Всё вокруг было весело, словно на пикнике, где люди готовят мясо. У бойцов — привычно небритых, но сегодня как-то даже получше приодетых, — были с виду смурные, но, если присмотреться, — собранные, сияющие лица. Никто ни о чём не волновался.

Мы стояли в окопе. Я, чуть улыбаясь, смотрел, как все работают.

На краю окопа росла какая-то поебень-трава, я оборвал стебелёк, засунул в зубы. Всегда так делал, если находилась травка: личная примета.

Расчёт был банален, но верен: мы хотели дождаться ответа с той стороны на раздражающий огонь.

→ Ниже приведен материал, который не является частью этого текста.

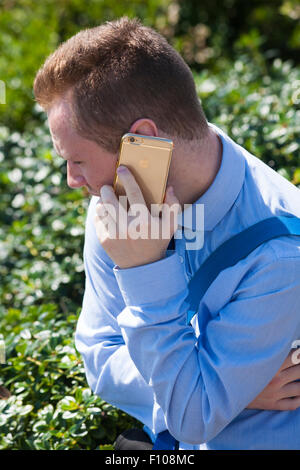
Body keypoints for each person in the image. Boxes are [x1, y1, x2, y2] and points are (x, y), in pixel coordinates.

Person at [33, 17, 300, 450]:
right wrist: (236, 393)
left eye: (77, 160)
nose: (70, 179)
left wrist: (143, 272)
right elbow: (99, 356)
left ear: (140, 141)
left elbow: (194, 420)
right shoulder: (116, 199)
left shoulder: (283, 254)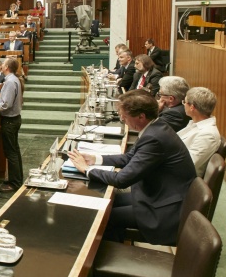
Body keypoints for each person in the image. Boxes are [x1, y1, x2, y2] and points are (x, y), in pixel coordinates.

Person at [68, 90, 196, 245]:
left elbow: (121, 180)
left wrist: (86, 170)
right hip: (155, 195)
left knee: (102, 217)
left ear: (141, 116)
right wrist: (95, 159)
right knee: (107, 200)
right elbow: (129, 158)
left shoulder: (154, 138)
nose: (122, 119)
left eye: (124, 115)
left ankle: (110, 256)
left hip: (162, 210)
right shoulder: (156, 127)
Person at [0, 57, 23, 192]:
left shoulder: (10, 81)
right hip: (14, 119)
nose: (1, 65)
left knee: (11, 152)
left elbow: (6, 104)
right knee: (15, 151)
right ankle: (17, 179)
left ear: (7, 67)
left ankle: (14, 183)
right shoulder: (13, 79)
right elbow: (6, 101)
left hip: (9, 121)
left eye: (3, 63)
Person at [178, 87, 222, 178]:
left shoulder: (208, 135)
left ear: (192, 107)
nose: (183, 105)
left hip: (182, 179)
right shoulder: (195, 123)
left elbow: (186, 165)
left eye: (184, 102)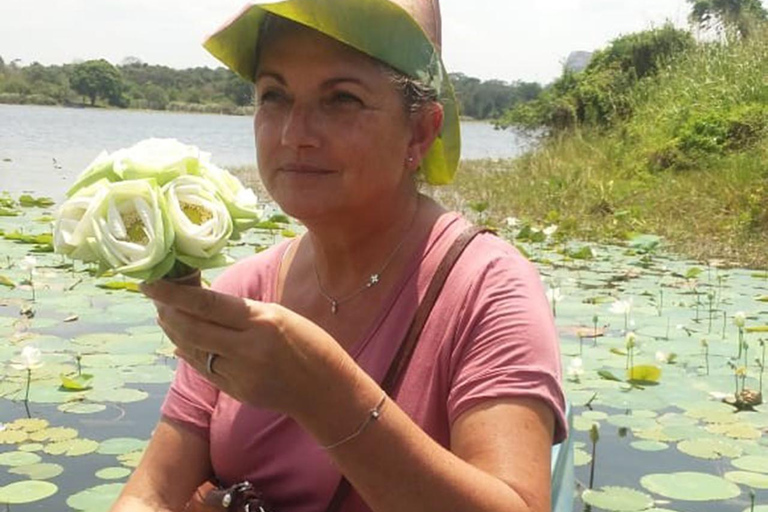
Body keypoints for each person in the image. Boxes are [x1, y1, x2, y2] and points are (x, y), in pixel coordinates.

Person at [110, 1, 567, 511]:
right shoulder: (244, 291)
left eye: (341, 100)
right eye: (274, 96)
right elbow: (150, 494)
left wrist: (324, 393)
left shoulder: (487, 288)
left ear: (420, 132)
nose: (293, 135)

— «Сапог» выкатили! — сообщил, наконец, наш наблюдатель. (Станковый противотанковый гранатомёт, СПГ-9: вещь!)

Ага, купились.

— Арабу передай, — сказал я радисту.

Арабу передали, что выкатили «сапог».

Сейчас они будут нам отвечать.

«Слева прилёт! Миномёт!» — крикнул кто-то; Граф резко потянул меня за броник, чтоб я присел, не торчал, и сам тут же сменил позицию, встав слева от меня, прикрывая.

…уже отвечают, но мы их опередим.

На вооружении нашего батальона имелись особые ракеты, получившие в батальонном народе имя «вундер-вафля»: я б и такое тоже не придумал.

Весила, как снаряд «Града», — девяносто. Внутри имелись: движок от того же «Града» и взрывчатка, придуманная в недрах оборонных ведомств, управляемых кумом Главы — тем самым Ташкентом.

Во всей армии Донецкой республики «вундер-вафли» имелись на вооружении только в подведомственном Ташкенту подразделении — и у нас: Батя подогнал, за красивые глаза. Сегодня решили истратить две из оставшихся двенадцати. Разведка три дня подряд пасла неприятельские позиции и уточняла цели.